А что оставалось делать? Второй автоматчик уже откровенно держал нас на прицеле, оружие в руках, трое остальных полукольцом подходили ближе. Горбунов закряхтел что-то, но расстегнул ремень и вылез на дорогу, зачем-то громко хлопнув дверью. Я выдернул ключ из замка зажигания, сунул в карман и тоже выбрался пообщаться с представителями власти. Не привыкать: у меня почти сто процентов работы – длинные беседы со всеми на свете.

Однако, разговор не сложился. Тот, что командовал, молча охлопал мои карманы, аккуратным жестом карманника выдернул из одного ключи от машины, из второго – телефон, и отступил в сторону длинным скользящим шагом. Было бы смешно, но я и улыбнуться не успел.

Один из троицы поднял руку и – также без лишних слов – прыснул в лицо чем-то из маленького баллончика: я его и увидел-то только в последний момент. Успел подумать, что он меня ударить хочет.

Но нет. Не ударить. Деревья, люди, машины почему-то завалились на бок. Кажется, меня кто-то подхватил сзади, чтобы я не разбил себе голову о старый асфальт, но в этом уверенности уже не было. Всё перекосилось, поплыло в глазах, защипало и в конце концов завершилось темнотой, словно на голову накинули плотный пыльный мешок.

Руки коснулись острые иголки: разрядником, что ли, решили добавить? К чему, я и так уже дуба даю…

– Потенциал неплохой, если машинка не врёт. Придётся забрать к себе, значит, – сказал кто-то серым голосом Горбунова, но и это было не точно.

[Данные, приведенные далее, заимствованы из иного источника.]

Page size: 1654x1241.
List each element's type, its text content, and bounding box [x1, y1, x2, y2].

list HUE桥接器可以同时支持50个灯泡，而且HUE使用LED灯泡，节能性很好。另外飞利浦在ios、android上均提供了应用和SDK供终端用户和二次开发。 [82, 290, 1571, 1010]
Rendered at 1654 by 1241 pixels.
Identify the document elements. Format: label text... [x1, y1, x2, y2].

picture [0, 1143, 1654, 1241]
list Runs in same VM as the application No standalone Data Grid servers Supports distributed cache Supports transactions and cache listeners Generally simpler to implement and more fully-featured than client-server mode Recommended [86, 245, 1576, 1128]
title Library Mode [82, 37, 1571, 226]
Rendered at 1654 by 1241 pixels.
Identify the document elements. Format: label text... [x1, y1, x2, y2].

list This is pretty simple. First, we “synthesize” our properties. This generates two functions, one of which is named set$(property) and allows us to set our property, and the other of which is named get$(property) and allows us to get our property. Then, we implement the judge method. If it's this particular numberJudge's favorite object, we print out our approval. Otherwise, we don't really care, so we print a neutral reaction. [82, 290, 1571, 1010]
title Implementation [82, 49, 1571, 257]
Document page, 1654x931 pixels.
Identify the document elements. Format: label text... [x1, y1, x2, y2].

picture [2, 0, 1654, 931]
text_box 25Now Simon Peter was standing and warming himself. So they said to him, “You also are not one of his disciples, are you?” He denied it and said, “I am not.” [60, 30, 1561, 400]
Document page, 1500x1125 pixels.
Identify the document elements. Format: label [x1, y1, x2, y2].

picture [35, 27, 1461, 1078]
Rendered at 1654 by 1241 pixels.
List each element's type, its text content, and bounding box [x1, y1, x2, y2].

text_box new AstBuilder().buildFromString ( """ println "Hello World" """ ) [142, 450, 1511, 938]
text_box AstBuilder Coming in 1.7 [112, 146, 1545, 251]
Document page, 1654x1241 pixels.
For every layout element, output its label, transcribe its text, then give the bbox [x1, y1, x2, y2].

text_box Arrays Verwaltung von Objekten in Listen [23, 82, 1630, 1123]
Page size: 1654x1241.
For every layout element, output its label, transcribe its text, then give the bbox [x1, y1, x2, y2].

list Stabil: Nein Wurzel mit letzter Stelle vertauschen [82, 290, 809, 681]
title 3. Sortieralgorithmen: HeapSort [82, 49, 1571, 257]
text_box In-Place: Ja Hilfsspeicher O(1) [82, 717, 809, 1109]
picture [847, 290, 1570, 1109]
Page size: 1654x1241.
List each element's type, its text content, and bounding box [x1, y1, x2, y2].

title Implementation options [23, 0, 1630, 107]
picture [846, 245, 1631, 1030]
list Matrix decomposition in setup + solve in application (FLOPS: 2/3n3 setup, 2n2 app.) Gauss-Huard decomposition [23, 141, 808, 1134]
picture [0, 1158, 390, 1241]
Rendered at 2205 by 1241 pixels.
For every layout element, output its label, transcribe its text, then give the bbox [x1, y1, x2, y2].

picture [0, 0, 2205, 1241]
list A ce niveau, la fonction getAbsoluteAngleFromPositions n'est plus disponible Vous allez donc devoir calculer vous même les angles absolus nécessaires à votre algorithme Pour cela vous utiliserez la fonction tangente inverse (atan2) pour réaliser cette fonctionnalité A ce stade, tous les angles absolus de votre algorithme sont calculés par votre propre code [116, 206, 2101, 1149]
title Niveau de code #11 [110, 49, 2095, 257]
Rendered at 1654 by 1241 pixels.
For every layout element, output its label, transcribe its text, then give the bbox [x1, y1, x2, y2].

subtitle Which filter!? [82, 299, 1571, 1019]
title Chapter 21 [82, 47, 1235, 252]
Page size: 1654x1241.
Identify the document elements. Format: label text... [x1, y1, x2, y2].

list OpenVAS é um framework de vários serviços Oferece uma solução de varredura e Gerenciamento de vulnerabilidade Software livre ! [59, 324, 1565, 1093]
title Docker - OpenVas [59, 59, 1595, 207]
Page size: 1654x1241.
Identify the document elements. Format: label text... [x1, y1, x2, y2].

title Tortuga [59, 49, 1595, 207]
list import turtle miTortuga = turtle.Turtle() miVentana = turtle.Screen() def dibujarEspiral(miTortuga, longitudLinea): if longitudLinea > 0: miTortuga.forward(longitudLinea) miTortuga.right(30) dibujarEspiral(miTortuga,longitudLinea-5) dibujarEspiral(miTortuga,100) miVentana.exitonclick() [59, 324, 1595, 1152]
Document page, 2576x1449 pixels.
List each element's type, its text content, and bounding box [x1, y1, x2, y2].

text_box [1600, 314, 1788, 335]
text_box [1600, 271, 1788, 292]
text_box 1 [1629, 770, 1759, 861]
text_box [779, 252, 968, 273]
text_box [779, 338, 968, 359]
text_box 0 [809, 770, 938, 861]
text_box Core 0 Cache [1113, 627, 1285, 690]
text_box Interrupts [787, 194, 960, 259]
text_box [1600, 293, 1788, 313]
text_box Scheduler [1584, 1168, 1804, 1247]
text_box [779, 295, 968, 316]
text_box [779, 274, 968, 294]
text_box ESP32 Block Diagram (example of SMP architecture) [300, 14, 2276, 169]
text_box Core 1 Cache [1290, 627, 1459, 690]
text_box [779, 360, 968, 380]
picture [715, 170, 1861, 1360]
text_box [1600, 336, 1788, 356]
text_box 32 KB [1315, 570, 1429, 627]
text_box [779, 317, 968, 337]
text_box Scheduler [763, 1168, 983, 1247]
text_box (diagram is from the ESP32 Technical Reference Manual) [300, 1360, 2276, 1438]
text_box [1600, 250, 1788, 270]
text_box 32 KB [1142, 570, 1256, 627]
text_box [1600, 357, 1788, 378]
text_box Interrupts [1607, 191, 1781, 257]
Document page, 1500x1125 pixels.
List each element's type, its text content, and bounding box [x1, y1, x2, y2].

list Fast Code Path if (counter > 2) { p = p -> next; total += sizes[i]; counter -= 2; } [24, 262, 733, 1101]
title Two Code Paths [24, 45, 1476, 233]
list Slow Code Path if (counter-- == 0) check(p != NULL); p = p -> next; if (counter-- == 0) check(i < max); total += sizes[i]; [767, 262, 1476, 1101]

Возможно, мне всё уже мерещилось в дальнем пути из ниоткуда в никуда.

05. Агентство


– Филипп – это кто?

Слова растягивались, невидимые буквы то звонко щёлкали, как первые капли весеннего дождя по окну, то глухо, змеями, шипели где-то в пустом пространстве вокруг меня.

– Ты меня слышишь? – теперь каждый звук отдавался эхом. – Ы-ы-ы, я-я-я, шишь-шишь-шишь…

Последнее вот самое правильное: я даже не мог понять, кто я есть, но что шиш – то шиш. С маслом, насколько я понимаю.

Из глубин памяти самому себе незнакомого организма выплывали осколки воспоминаний, всё почему-то вспышками, стоп-кадрами: вот мама, костлявая женщина с настороженными, как у лесной белки, точками зрачков, а вот – Люся, дальше офис, потом почему-то школа, я сижу за одной партой с Филей. Он лепит из жёваной бумаги маленькие аккуратные шарики, а я пристраиваю их в крошечную рогатку, прямо на кусок ярко-красной резинки, чтобы…

Чтобы что? А чёрт его… меня… нас всех знает.

Чёрт всеведущ, если верить людям. Хорошо, я доверчивостью вовсе не страдаю.